Over and over again I bashed my big toenails into rocks, roots, and anything else sticking up out of the trail. This wasn’t a big issue at first – just a somewhat painful inconvenience – but it slowly became one of the biggest issues of the run. Yes, my toenails were cut beforehand, but I never cut them too short because they become horribly ingrown otherwise – back to the bashing.
My big toenails got to the point where they were in so much pain I would scream at the top of my lungs every time I hit one of them on something. I apologize to everyone I frightened in the night. They were also in pain when they weren’t hitting things. When I changed socks at mile 67, I forced myself not to look at them for fear it would only make things worse.
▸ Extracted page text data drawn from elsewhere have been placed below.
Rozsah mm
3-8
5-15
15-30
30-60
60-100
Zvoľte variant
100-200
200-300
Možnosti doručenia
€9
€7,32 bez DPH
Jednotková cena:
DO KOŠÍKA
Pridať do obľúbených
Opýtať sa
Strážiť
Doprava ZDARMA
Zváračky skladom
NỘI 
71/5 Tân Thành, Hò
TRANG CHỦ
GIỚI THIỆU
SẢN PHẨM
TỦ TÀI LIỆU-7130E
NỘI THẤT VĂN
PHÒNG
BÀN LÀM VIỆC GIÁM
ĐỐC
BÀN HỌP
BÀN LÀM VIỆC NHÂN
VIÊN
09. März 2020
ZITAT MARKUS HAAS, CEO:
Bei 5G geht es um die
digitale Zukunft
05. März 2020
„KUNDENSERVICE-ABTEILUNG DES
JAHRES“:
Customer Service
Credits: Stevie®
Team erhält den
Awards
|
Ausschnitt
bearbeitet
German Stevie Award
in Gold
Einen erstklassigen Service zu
Eventually, I saw blood soaking through the front of my shoe around my big toe. No way were my toenails surviving this run.
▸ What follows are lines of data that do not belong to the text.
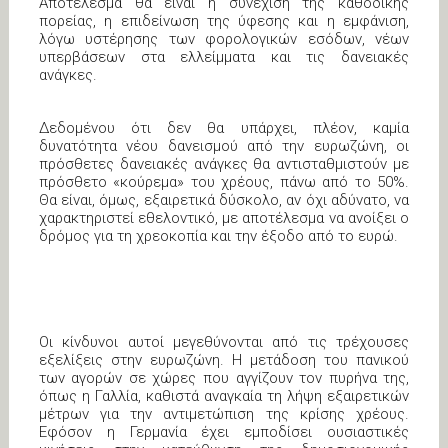
Αποτέλεσμα θα είναι η συνέχιση της καθοδικής
πορείας, η επιδείνωση της ύφεσης και η εμφάνιση,
λόγω υστέρησης των φορολογικών εσόδων, νέων
υπερβάσεων στα ελλείμματα και τις δανειακές
ανάγκες.
Δεδομένου ότι δεν θα υπάρχει, πλέον, καμία
δυνατότητα νέου δανεισμού από την ευρωζώνη, οι
πρόσθετες δανειακές ανάγκες θα αντισταθμιστούν με
πρόσθετο «κούρεμα» του χρέους, πάνω από το 50%.
Θα είναι, όμως, εξαιρετικά δύσκολο, αν όχι αδύνατο, να
χαρακτηριστεί εθελοντικό, με αποτέλεσμα να ανοίξει ο
δρόμος για τη χρεοκοπία και την έξοδο από το ευρώ.
Οι κίνδυνοι αυτοί μεγεθύνονται από τις τρέχουσες
εξελίξεις στην ευρωζώνη. Η μετάδοση του πανικού
των αγορών σε χώρες που αγγίζουν τον πυρήνα της,
όπως η Γαλλία, καθιστά αναγκαία τη λήψη εξαιρετικών
μέτρων για την αντιμετώπιση της κρίσης χρέους.
Εφόσον η Γερμανία έχει εμποδίσει ουσιαστικές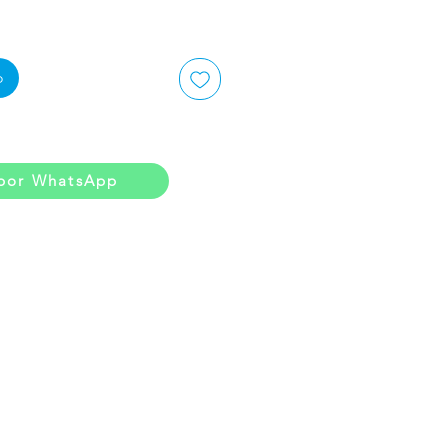
o
por WhatsApp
Spoiler alert: they didn’t.
Wanting to Quit
Quitting – or dropping – from the race was never something I seriously considered. I spent nearly the entire year training to complete this race and there was no way I was going to give up before the 30-hour cutoff bar something terrible happening.
However, around mile 35 (kilometer 56) the thought of dropping did manage to creep into my head.
It was the thought, “damn, this is harder than expected, and wouldn’t it be nice to just call it at the next aid station?” But then I thought about how upset with myself I would be in a week if I had dropped because of anything short of a serious injury or complication. Yes, my toenails were incredibly painful, but the pain was bearable. I wasn’t going to let my toenails rob me of a finish.
When I reached the halfway point, things improved mentally. Around 10 mi / 16 km after passing midway, there was another crewed aid station which was hugely motivating. This was also where runners turned around to head back toward the finish after completing the course’s longest out-and-back.
This was the final test I had been working toward all year and no matter how much it hurt, I was going to finish the damn thing.
The other highly motivating factor was the aid stations. The volunteers were incredible and the cheers from each aid station breathed new life into me each time I approached. I don’t know if I would have gotten through the race if it hadn’t been for the aid stations and their amazing crews (or my amazing crew).
Getting to the End
At around 80 mi / 129 km into the course, pacers were permitted to join runners.
My pacer – a long-time childhood friend of mine – was less for making sure I maintained a particular pace and more for making sure I maintained any pace at all (as opposed to collapsing in the bushes or face-planting in the middle of the trail).
One final complication in getting to the end was I eventually needed to answer a call from nature. It started ringing about 10 mi / 16 km out from the finish and I thought I could hold on. However, I soon calculated the time spent digging and pooping in a hole would be negated by the increased comfort and pace allowed by silencing a ringing phone.
In the final 20 mi / 32 km I struggled to maintain a pace quicker than 15-minute miles (9:19 kilometers). But in the final 10 mi / 16 km (post-poop), I managed to dig deep – push past my now-destroyed toenails – and find some speed. My penultimate mile was faster than every mile I had run since mile 37 (kilometer 60) and my final 5 mi / 8 km split was faster than anything accomplished following the first marathon.
I passed a few people toward the end and one started running with me. He said I inspired him to push and we could make it to the finish in under 26 hours if we pushed. After this, there was no way I could slow down.
As I drew toward the finish I could hear cheering and cowbells from my crew and spectators. It was exactly what I needed to finish strong.
On the whole, my first 100-mile ultramarathon was an overwhelming success. Despite thinking my first ultra would be my last, I have to admit I’m inclined to do another.
I’ve entered the lottery for next year’s Western States 100 which I am eligible for after completing the Mountain Lakes 100. If I get into Western States, which takes place in June, I guess I have to remain a runner for a little bit longer.
If not, who knows where I’ll find myself running far and not dying next.